**Goal of the exercise**
Search the data below, and report every line in which "static" occurs.

*** Supplied data ***

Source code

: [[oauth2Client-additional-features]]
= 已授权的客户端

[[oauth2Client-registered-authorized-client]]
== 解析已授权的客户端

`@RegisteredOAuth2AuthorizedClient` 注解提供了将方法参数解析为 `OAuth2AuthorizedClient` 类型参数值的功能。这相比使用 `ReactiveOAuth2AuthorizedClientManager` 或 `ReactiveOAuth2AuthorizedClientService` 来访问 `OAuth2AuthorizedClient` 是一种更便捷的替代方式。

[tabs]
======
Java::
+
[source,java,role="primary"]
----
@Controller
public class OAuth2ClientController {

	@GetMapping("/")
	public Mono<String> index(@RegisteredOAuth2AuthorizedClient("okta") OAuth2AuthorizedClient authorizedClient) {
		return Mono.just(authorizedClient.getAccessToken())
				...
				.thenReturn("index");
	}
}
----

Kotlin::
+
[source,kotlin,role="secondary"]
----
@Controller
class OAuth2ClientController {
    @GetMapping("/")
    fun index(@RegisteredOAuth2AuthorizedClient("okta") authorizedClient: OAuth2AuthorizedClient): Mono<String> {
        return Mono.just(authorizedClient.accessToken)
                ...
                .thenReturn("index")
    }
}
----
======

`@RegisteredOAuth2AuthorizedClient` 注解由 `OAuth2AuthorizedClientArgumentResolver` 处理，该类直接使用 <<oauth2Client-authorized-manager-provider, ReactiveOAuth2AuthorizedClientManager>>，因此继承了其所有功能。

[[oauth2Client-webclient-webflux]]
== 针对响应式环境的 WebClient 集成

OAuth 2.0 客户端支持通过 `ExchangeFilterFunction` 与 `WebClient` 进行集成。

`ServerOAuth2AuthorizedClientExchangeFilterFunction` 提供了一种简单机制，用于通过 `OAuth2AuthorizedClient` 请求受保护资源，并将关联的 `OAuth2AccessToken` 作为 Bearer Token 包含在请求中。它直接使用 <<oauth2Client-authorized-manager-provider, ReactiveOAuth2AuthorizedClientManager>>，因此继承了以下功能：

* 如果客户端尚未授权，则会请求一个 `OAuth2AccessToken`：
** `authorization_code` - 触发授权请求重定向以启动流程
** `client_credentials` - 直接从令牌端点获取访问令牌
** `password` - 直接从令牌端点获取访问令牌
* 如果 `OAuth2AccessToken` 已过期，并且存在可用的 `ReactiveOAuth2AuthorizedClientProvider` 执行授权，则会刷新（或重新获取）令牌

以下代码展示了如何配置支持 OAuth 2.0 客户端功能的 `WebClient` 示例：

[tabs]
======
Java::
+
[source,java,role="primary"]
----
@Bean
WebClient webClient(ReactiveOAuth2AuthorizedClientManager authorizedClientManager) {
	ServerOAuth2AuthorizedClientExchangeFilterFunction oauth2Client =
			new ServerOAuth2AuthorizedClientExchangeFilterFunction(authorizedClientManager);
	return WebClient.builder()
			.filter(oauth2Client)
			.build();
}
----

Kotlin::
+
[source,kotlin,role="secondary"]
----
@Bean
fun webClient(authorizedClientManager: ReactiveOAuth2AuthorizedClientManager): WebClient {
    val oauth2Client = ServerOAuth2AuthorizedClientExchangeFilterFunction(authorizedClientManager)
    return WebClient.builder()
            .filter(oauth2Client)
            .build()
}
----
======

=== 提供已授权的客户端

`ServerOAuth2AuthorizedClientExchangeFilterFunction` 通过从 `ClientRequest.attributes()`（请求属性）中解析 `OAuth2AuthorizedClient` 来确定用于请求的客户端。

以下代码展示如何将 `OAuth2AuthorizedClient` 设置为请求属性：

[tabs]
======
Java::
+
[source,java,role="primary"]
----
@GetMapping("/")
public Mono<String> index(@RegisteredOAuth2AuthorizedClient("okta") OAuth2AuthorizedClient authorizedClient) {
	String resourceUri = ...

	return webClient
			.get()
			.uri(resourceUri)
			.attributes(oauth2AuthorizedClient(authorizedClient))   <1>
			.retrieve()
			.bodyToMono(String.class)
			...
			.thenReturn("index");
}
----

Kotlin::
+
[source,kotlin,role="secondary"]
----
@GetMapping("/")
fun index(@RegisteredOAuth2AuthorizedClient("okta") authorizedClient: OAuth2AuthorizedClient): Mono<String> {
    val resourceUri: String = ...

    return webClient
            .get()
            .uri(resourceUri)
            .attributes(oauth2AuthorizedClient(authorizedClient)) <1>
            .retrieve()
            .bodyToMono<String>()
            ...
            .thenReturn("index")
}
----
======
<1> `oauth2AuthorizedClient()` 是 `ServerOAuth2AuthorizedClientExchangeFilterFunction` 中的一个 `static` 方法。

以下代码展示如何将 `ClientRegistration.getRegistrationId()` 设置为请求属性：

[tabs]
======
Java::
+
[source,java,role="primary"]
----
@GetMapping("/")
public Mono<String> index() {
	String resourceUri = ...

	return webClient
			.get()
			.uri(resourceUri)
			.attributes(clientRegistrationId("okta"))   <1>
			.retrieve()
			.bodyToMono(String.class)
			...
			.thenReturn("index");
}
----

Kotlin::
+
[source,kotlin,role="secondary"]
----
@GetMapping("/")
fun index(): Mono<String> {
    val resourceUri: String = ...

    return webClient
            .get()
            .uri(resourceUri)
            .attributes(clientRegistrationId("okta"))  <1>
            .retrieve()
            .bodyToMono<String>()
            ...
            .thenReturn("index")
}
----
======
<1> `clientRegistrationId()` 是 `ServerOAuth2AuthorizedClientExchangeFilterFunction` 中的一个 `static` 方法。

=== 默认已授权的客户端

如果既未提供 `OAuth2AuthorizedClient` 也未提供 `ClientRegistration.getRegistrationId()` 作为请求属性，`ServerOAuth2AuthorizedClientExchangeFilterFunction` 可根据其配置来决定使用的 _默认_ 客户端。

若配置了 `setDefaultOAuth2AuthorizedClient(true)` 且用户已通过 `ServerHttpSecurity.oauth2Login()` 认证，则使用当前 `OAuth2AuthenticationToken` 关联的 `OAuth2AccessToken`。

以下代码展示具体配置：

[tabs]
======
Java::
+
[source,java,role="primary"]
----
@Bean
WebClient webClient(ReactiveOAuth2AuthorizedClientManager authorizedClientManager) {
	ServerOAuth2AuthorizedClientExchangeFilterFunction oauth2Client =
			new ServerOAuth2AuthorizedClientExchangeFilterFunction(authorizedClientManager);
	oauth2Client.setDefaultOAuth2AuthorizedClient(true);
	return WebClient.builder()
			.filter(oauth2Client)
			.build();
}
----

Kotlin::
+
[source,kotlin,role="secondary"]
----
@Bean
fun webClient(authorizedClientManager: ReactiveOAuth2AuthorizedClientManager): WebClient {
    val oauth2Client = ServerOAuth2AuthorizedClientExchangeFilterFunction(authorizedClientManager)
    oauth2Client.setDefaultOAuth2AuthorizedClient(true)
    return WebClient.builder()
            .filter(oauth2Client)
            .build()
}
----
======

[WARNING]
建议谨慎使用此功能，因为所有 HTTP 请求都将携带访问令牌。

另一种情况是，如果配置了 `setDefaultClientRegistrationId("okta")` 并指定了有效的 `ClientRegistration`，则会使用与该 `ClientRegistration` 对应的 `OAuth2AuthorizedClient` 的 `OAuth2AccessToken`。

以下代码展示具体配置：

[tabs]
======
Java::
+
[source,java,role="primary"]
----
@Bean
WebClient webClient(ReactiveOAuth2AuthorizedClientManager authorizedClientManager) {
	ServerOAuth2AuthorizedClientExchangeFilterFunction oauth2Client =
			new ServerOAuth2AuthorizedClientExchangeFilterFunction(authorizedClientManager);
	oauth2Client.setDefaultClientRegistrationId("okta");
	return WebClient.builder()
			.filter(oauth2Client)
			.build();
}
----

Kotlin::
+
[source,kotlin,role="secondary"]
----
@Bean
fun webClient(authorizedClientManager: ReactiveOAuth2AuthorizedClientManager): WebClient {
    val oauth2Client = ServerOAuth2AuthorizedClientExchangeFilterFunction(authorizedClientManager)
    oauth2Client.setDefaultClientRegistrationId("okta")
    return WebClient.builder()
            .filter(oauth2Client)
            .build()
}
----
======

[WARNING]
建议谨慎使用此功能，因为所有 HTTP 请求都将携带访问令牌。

*** End of Supplied data ***

**Answer to this exercise**
<1> `oauth2AuthorizedClient()` 是 `ServerOAuth2AuthorizedClientExchangeFilterFunction` 中的一个 `static` 方法。
<1> `clientRegistrationId()` 是 `ServerOAuth2AuthorizedClientExchangeFilterFunction` 中的一个 `static` 方法。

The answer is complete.